Si, ouvrant les pages de ce roman, vous pensez y retrouver le romantisme de son adaptation cinématographique, vous risquez d'être déçus. Comme je vous le disais, le récit est avant tout âpre et la narration est déstructurée, elle est une énigme que vous aurez à résoudre, récoltant patiemment les indices cachés par l'auteur dans son oeuvre.

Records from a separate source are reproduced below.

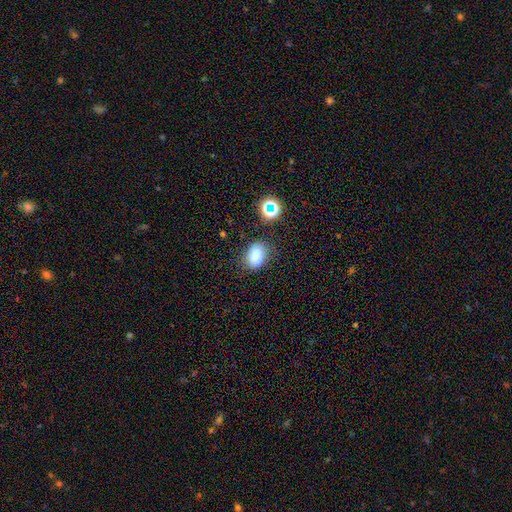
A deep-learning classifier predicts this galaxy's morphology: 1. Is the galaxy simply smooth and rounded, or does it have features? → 80% smooth, 12% star or artifact, 8% featured or disk.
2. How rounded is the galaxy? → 74% in between, 25% round, 1% cigar-shaped.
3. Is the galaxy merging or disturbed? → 76% none, 16% minor disturbance, 5% major disturbance, 3% merger.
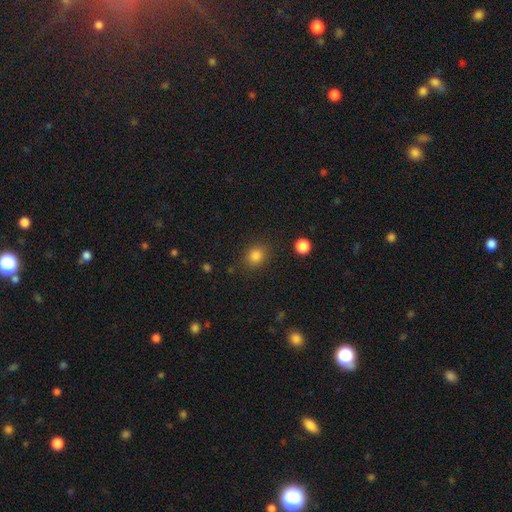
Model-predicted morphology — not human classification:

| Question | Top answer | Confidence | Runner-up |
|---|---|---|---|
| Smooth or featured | smooth | 84% | star or artifact (12%) |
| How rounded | round | 68% | in between (31%) |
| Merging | none | 85% | minor disturbance (10%) |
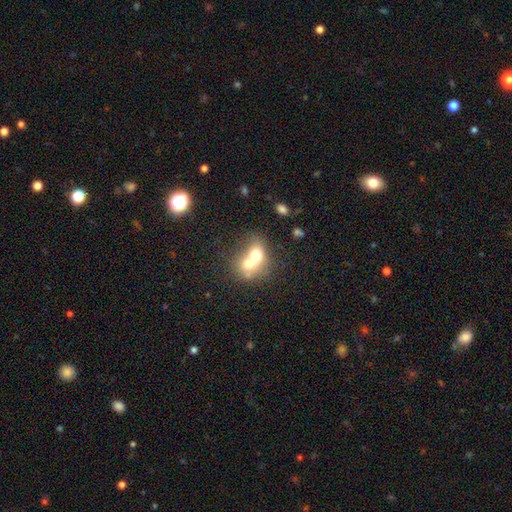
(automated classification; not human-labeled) A smooth galaxy with no disk features (63%) that is in between round and cigar-shaped (51%).

Vote fractions:
- Smooth or featured? smooth: 63% / featured or disk: 27% / star or artifact: 10%
- How rounded? in between: 51% / round: 48% / cigar-shaped: 1%
- Merging? merger: 72% / none: 18% / minor disturbance: 6% / major disturbance: 4%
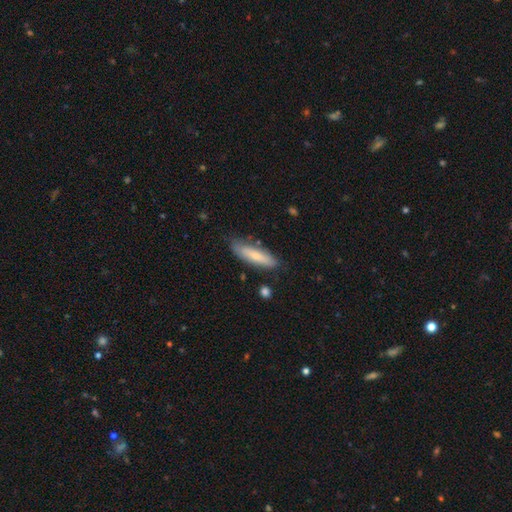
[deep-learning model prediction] smooth_or_featured: smooth (p=0.68) [alt: featured or disk p=0.26]
how_rounded: cigar-shaped (p=0.60) [alt: in between p=0.38]
merging: none (p=0.74) [alt: minor disturbance p=0.19]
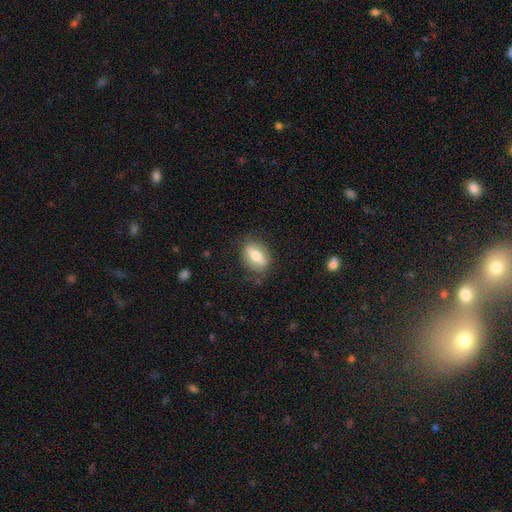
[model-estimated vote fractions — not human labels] smooth_or_featured: smooth (p=0.63) [alt: featured or disk p=0.30]
how_rounded: in between (p=0.80) [alt: round p=0.11]
merging: none (p=0.79) [alt: minor disturbance p=0.15]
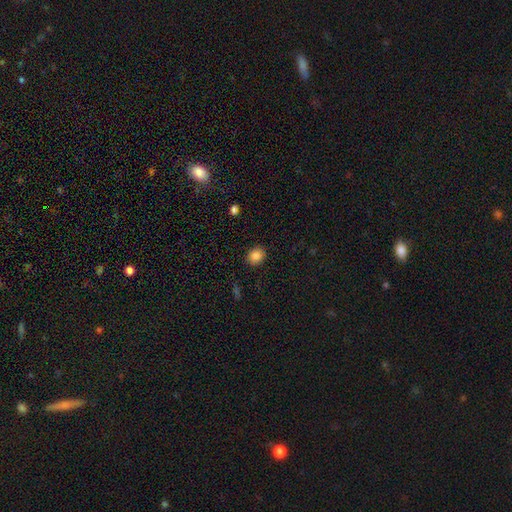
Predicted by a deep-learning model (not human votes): Smooth or featured: smooth — 85% (star or artifact — 10%)
How rounded: round — 62% (in between — 37%)
Merging: none — 90% (minor disturbance — 7%)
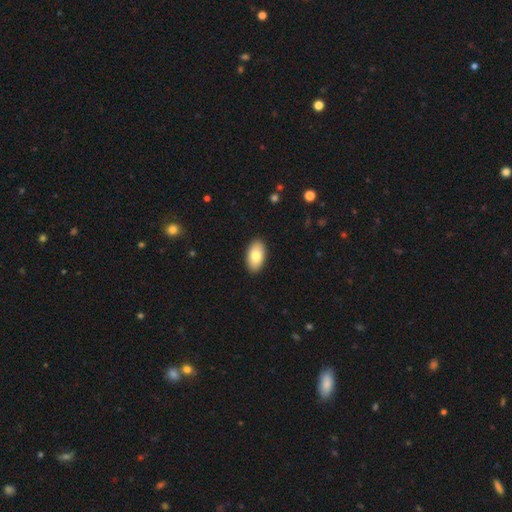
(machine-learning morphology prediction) Smooth or featured? smooth (82%)
How rounded? in between (95%)
Merging? none (90%)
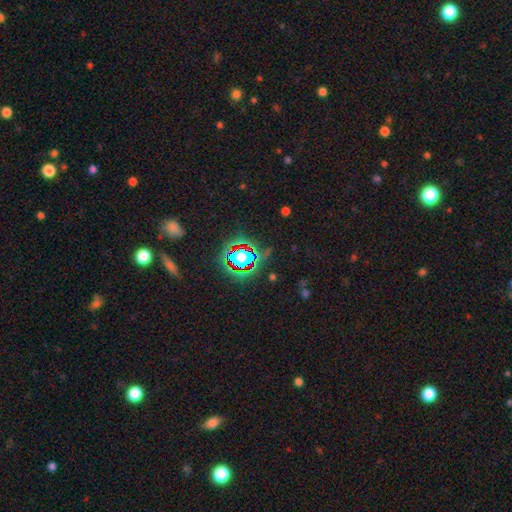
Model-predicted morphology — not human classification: smooth_or_featured: star or artifact (p=0.80) [alt: smooth p=0.11]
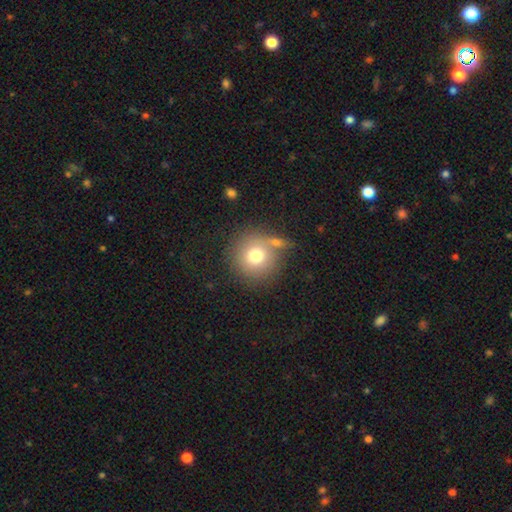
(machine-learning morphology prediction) Smooth or featured? Predicted: smooth (p=0.75). How rounded? Predicted: round (p=0.93). Merging? Predicted: none (p=0.67).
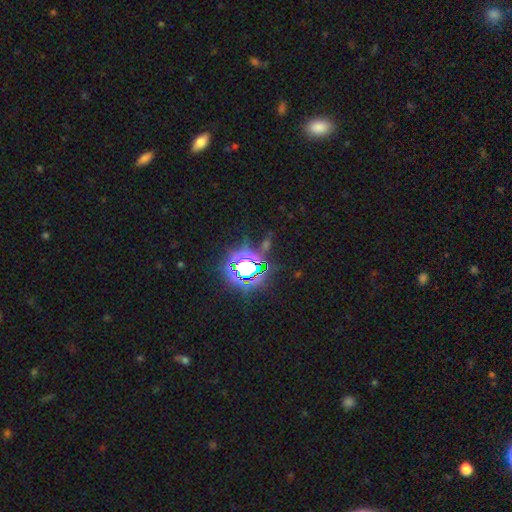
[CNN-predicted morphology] Overall: star or artifact (81%).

Michael Ondaatje est né au Sri Lanka et même s'il a la nationalité canadienne, bon sang ne saurait mentir, on retrouve dans sa plume le flegme et l'absence de stress des Indiens. D'où ce rythme lent qui pourrait rebuter une majorité de lecteurs et qui m'a souvent obligée à m'accrocher pour ne pas laisser mon intérêt se déliter. L'auteur nous emmène de la fertile campagne anglaise à l'aride étendue du désert de Lybie, de Florence au Caire. le mystère qui entoure l'identité et le parcours du patient anglais est à peine éclairé par les quelques flash-back retraçant la passion adultérine qu'il a partagée avec Katharine Clifton. Paralysé par ses brûlures, le corps réduit à un vulgaire morceau de carbone, le patient anglais est livré aux soins attentionnés d'Hana qui l'a isolé du corps sanitaire de l'armée et l'a installé dans les ruines d'une villa toscane. Dans ce décor hors du temps et hors du commun, les personnalités vont se révéler, les sentiments se développer et la vie renaître tant bien que mal, malgré des passés chahutés.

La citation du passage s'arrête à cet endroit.